The Myanmar language is not easy to learn. If you can, try to learn a few words. Useful ones are mingalarbar, which is a common greeting, and je zu bah, which means thank you. Knowing at least these two phrases will get you quite far and gain you lots of smiles when interacting with the locals.
This one is mostly for women, but men should take heed, too. When you’re entering a Buddhist temple or pagoda, follow all rules, such as no shoes, no socks, no spaghetti straps, no short shorts. For females, be especially mindful when it is hot outside. While it is tempting to wear shorts, short dresses, and crop tops or tube tops, the stares you will receive are not worth the extra heat. When you’re in Myanmar, adhere to its conservative culture.
This applies not just to Myanmar, but it is a useful tip nonetheless. You will likely be travelling for long periods on public buses, trains, and taxis, and touching many things. Bathrooms, let alone those with hand-washing stations, are hard to come by.
Similarly, bring tissues. You can find them easily in any little convenience store in Myanmar, though most will be scented. Many toilets are squat style and sometimes don’t provide toilet paper. So, better to bring your own.
Smiling is universal. Whether you are smiling at strangers, grabbing a taxi or ordering food, always try to smile. Myanmar people are extremely friendly and they will respond positively to your body language. Locals will trust you a lot more if you smile, especially if you are in a rural area. In some parts of Myanmar, foreigners are a rare sight and you may get stares. If you smile, they will inevitably smile back and you will have a pleasant exchange.
Taxis in Myanmar are not yet regulated. Getting a taxi from the airport to downtown can be a hassle, especially if the driver is overcharging you. However, don’t be afraid to haggle. A standard fare from most places in Yangon should be between 2,000-5,000 MMK (US$1.50-3.70) and between 8,000-10,000 MMK (US$6-7.40) to the airport or Aung Mingalar Bus Station.
Sometimes, your bus ticket might say 6 pm but the bus doesn’t arrive until 6:30 pm. This means you’ll arrive at your destination later, too. You can try to plan ahead for these delays, or you can just remain flexible and understand that everyone around you is also in the same boat. It can be frustrating for travellers on a tight schedule, but time is handled much more loosely here. You should also be aware that food, bathrooms, and other amenities will not be the same as in other countries. Maintaining an open mind will allow you to have a more enriching experience.

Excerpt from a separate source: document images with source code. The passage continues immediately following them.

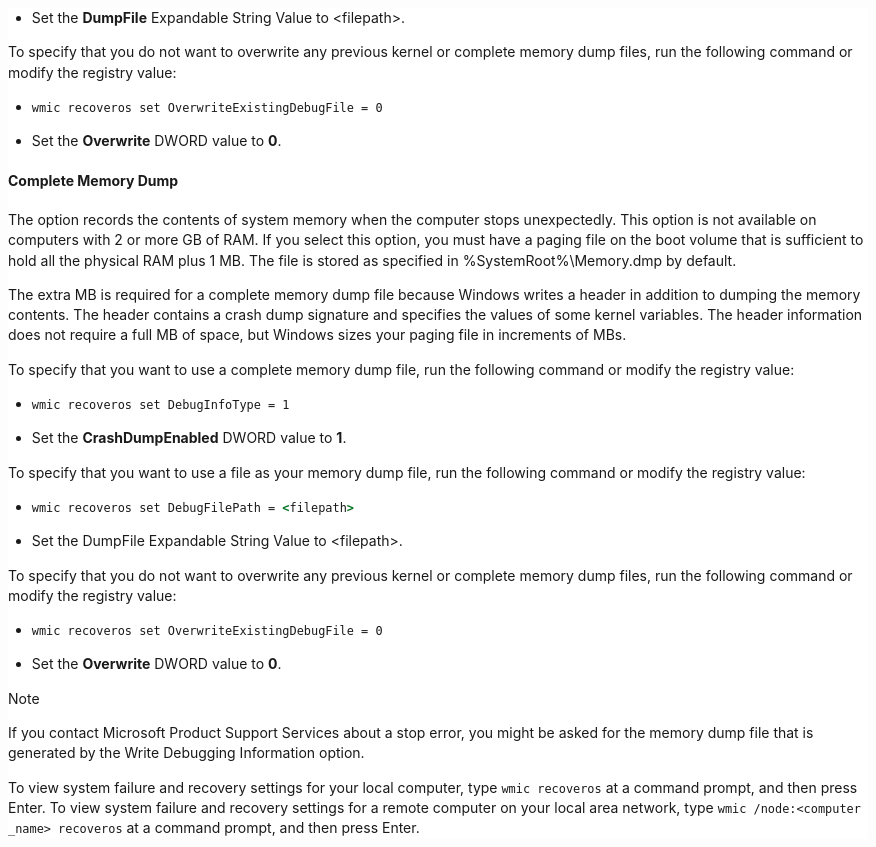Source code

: - Set the **DumpFile** Expandable String Value to \<filepath\>.

To specify that you do not want to overwrite any previous kernel or complete memory dump files, run the following command or modify the registry value:

- ```cmd
  wmic recoveros set OverwriteExistingDebugFile = 0
  ```

- Set the **Overwrite** DWORD value to **0**.

#### Complete Memory Dump

The option records the contents of system memory when the computer stops unexpectedly. This option is not available on computers with 2 or more GB of RAM. If you select this option, you must have a paging file on the boot volume that is sufficient to hold all the physical RAM plus 1 MB. The file is stored as specified in %SystemRoot%\Memory.dmp by default.

The extra MB is required for a complete memory dump file because Windows writes a header in addition to dumping the memory contents. The header contains a crash dump signature and specifies the values of some kernel variables. The header information does not require a full MB of space, but Windows sizes your paging file in increments of MBs.

To specify that you want to use a complete memory dump file, run the following command or modify the registry value:

- ```cmd
  wmic recoveros set DebugInfoType = 1
  ```

- Set the **CrashDumpEnabled** DWORD value to **1**.

To specify that you want to use a file as your memory dump file, run the following command or modify the registry value:

- ```cmd
  wmic recoveros set DebugFilePath = <filepath>
  ```

- Set the DumpFile Expandable String Value to \<filepath\>.

To specify that you do not want to overwrite any previous kernel or complete memory dump files, run the following command or modify the registry value:

- ```cmd
  wmic recoveros set OverwriteExistingDebugFile = 0
  ```

- Set the **Overwrite** DWORD value to **0**.

>[!Note]
>If you contact Microsoft Product Support Services about a stop error, you might be asked for the memory dump file that is generated by the Write Debugging Information option. 

To view system failure and recovery settings for your local computer, type `wmic recoveros` at a command prompt, and then press Enter. To view system failure and recovery settings for a remote computer on your local area network, type `wmic /node:<computer_name> recoveros` at a command prompt, and then press Enter. 
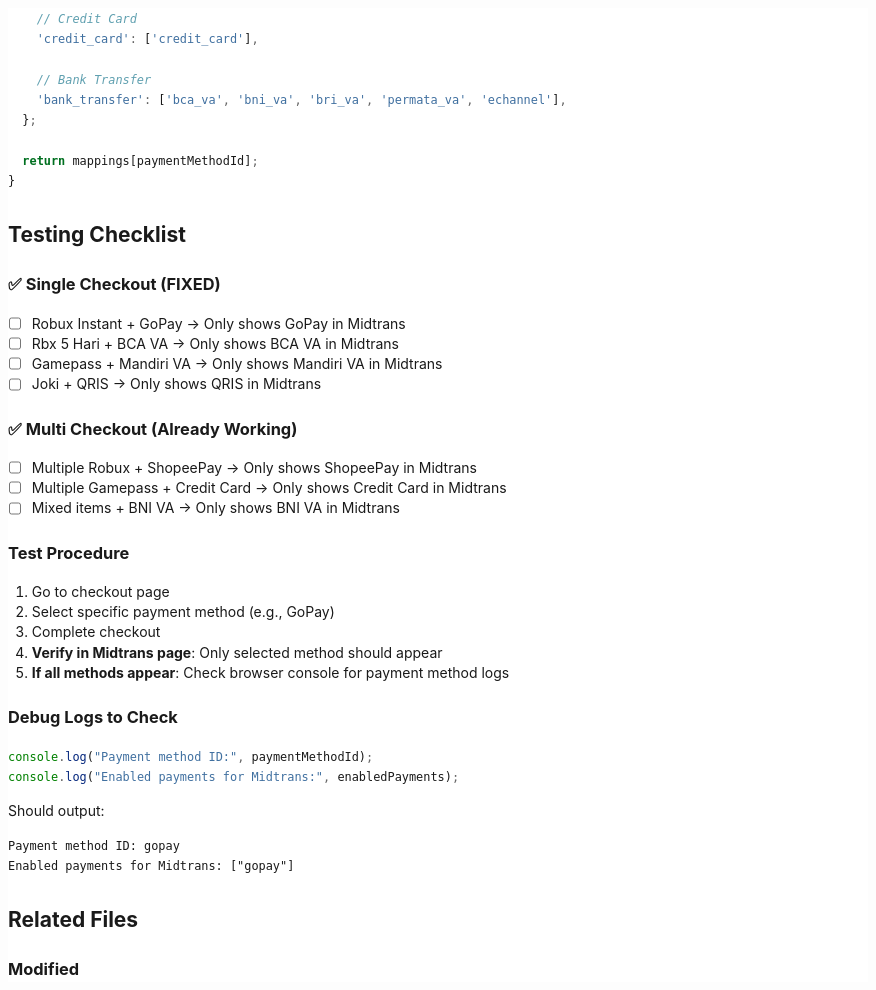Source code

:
 ```typescript
    // Credit Card
    'credit_card': ['credit_card'],

    // Bank Transfer
    'bank_transfer': ['bca_va', 'bni_va', 'bri_va', 'permata_va', 'echannel'],
  };

  return mappings[paymentMethodId];
}
```

## Testing Checklist

### ✅ Single Checkout (FIXED)

- [ ] Robux Instant + GoPay → Only shows GoPay in Midtrans
- [ ] Rbx 5 Hari + BCA VA → Only shows BCA VA in Midtrans
- [ ] Gamepass + Mandiri VA → Only shows Mandiri VA in Midtrans
- [ ] Joki + QRIS → Only shows QRIS in Midtrans

### ✅ Multi Checkout (Already Working)

- [ ] Multiple Robux + ShopeePay → Only shows ShopeePay in Midtrans
- [ ] Multiple Gamepass + Credit Card → Only shows Credit Card in Midtrans
- [ ] Mixed items + BNI VA → Only shows BNI VA in Midtrans

### Test Procedure

1. Go to checkout page
2. Select specific payment method (e.g., GoPay)
3. Complete checkout
4. **Verify in Midtrans page**: Only selected method should appear
5. **If all methods appear**: Check browser console for payment method logs

### Debug Logs to Check

```typescript
console.log("Payment method ID:", paymentMethodId);
console.log("Enabled payments for Midtrans:", enabledPayments);
```

Should output:

```
Payment method ID: gopay
Enabled payments for Midtrans: ["gopay"]
```

## Related Files

### Modified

You should always give yourself plenty of time, too. Things will not always work out as planned. You may want to stay in one place longer because your overnight bus exhausted you more than you expected. In that case, you should give yourself a couple of days to rest. A packed itinerary is fun, but there should be time to relax as well.
Even people with iron stomachs are susceptible to “Burma Belly”, an affectionate name for getting the runs or vomiting from food poisoning in Myanmar. Though sanitation is improving across the country as tourism continues to develop, it is still a problem for many travellers. Bring Immodium or Pepto Bismol with you at all times. It’s no fun travelling when you’re sick, but worse when you can’t control your symptoms.
Communication is usually not too difficult for tourists because most tour guides, service staff, and drivers will speak English. However, if you’re having trouble with English then using hand gestures and even Google Translate will help you communicate. Just make sure you stay respectful at all times — people in Myanmar are typically very calm, and yelling at them will only cause more problems.